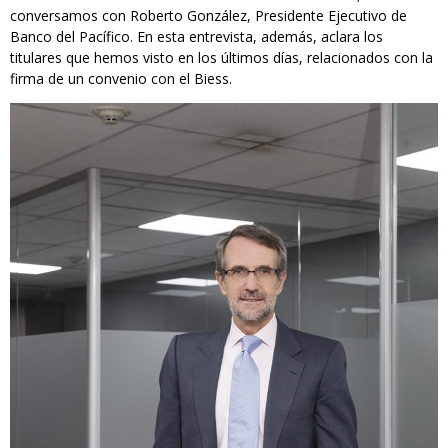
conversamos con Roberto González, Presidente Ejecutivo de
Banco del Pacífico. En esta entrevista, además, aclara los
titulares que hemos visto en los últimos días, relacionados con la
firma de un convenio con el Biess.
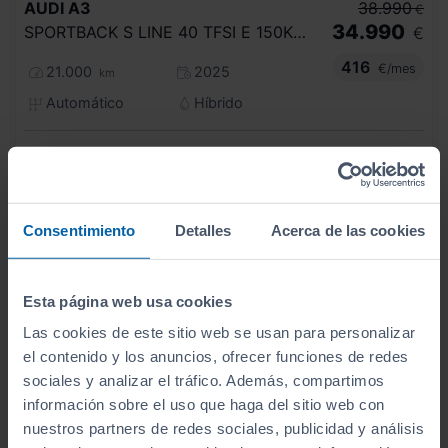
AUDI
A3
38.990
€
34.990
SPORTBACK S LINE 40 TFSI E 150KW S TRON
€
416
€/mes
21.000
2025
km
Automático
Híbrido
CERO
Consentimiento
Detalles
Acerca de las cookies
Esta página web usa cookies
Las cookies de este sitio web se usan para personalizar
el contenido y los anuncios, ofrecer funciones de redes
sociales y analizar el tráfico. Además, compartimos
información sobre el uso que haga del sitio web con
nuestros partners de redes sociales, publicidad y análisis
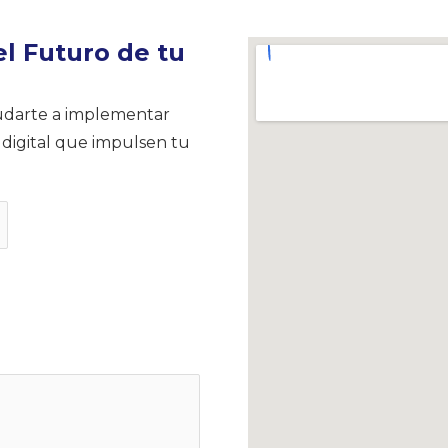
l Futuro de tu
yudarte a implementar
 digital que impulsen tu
════════════════════
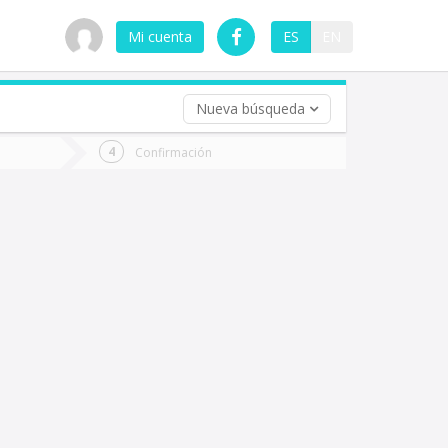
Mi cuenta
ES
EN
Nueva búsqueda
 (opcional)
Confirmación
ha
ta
════════════════════
§ EXERCISE DIRECTIONS
From the listing above, please give again the lines that begin with the line holding "conversamos con Roberto" and go on through the line holding "digital que impulsen tu", exactly, both ends included, minus any picture.

§ SOLUTION BELOW
conversamos con Roberto González, Presidente Ejecutivo de
Banco del Pacífico. En esta entrevista, además, aclara los
titulares que hemos visto en los últimos días, relacionados con la
firma de un convenio con el Biess.
AUDI
A3
38.990
€
34.990
SPORTBACK S LINE 40 TFSI E 150KW S TRON
€
416
€/mes
21.000
2025
km
Automático
Híbrido
CERO
Consentimiento
Detalles
Acerca de las cookies
Esta página web usa cookies
Las cookies de este sitio web se usan para personalizar
el contenido y los anuncios, ofrecer funciones de redes
sociales y analizar el tráfico. Además, compartimos
información sobre el uso que haga del sitio web con
nuestros partners de redes sociales, publicidad y análisis
l Futuro de tu
yudarte a implementar
 digital que impulsen tu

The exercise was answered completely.